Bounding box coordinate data
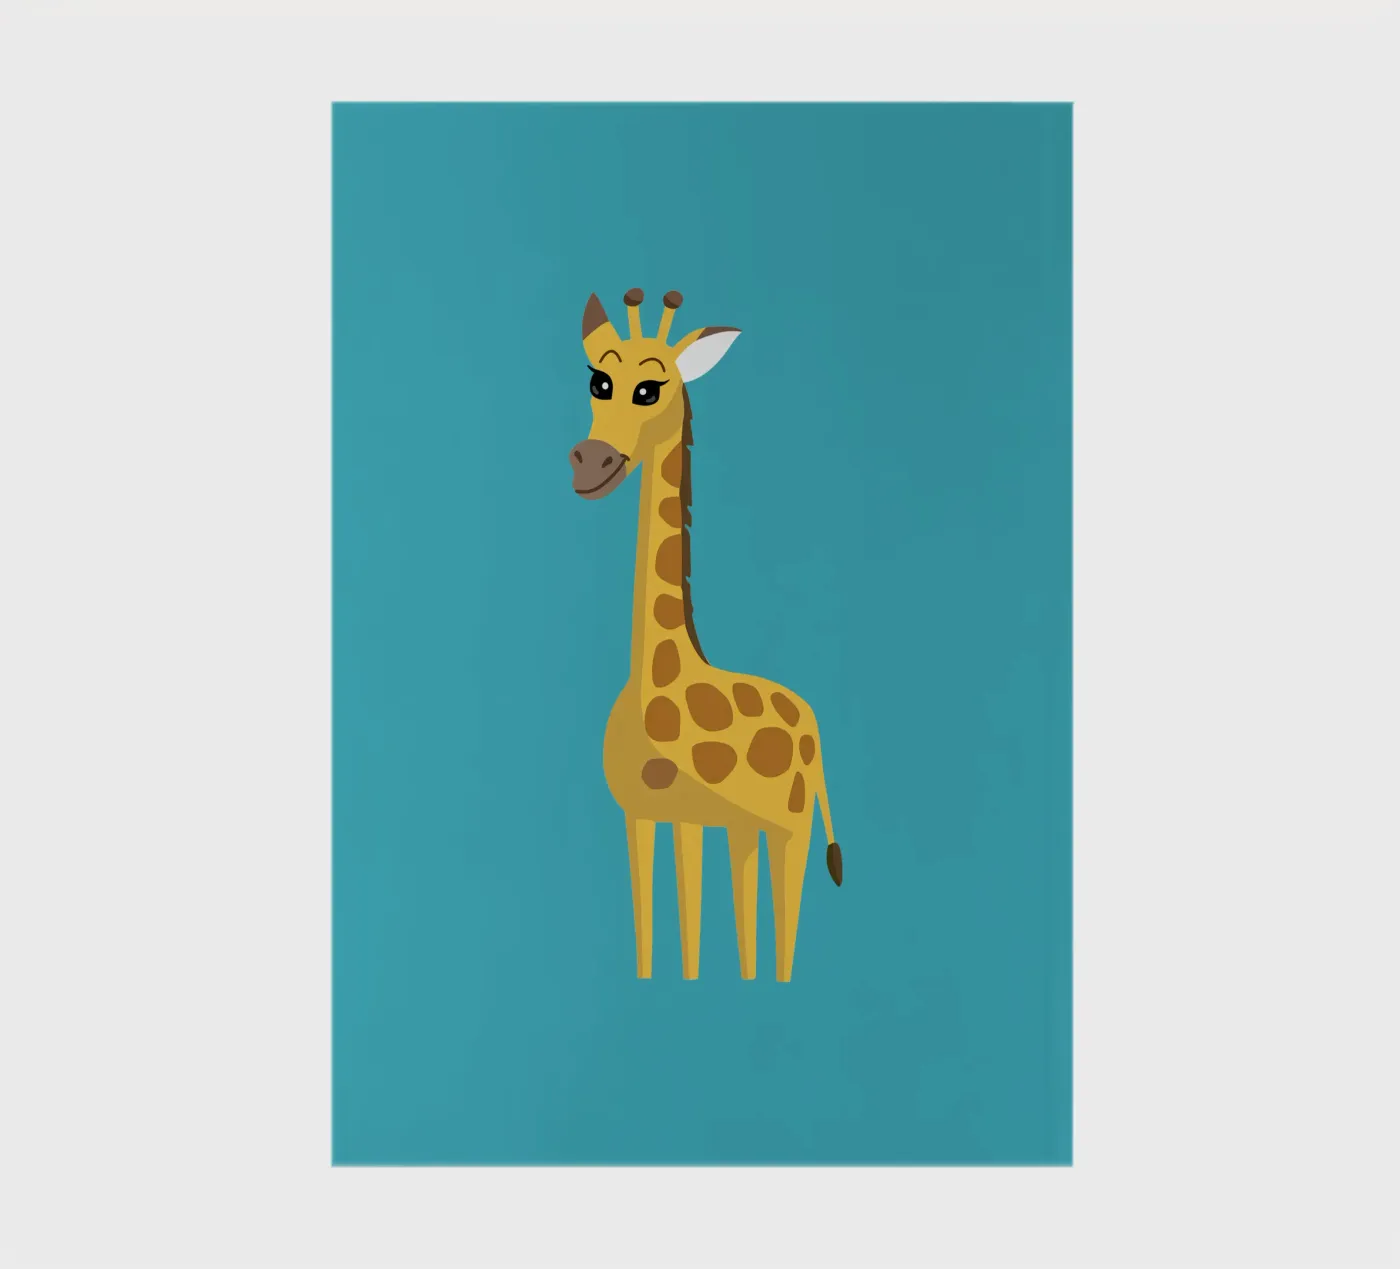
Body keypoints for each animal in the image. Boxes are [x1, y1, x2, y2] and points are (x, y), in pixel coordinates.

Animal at [568, 287, 843, 983]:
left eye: (650, 389)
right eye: (598, 381)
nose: (590, 462)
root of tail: (812, 723)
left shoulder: (698, 818)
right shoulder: (654, 815)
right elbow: (662, 930)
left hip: (794, 824)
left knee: (786, 918)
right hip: (749, 827)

**How to complete this task**.
Please return a copy of each line in the entries that has the string "right".

**Response**.
right eye: (598, 381)
right shoulder: (654, 815)
right elbow: (662, 930)
right hip: (749, 827)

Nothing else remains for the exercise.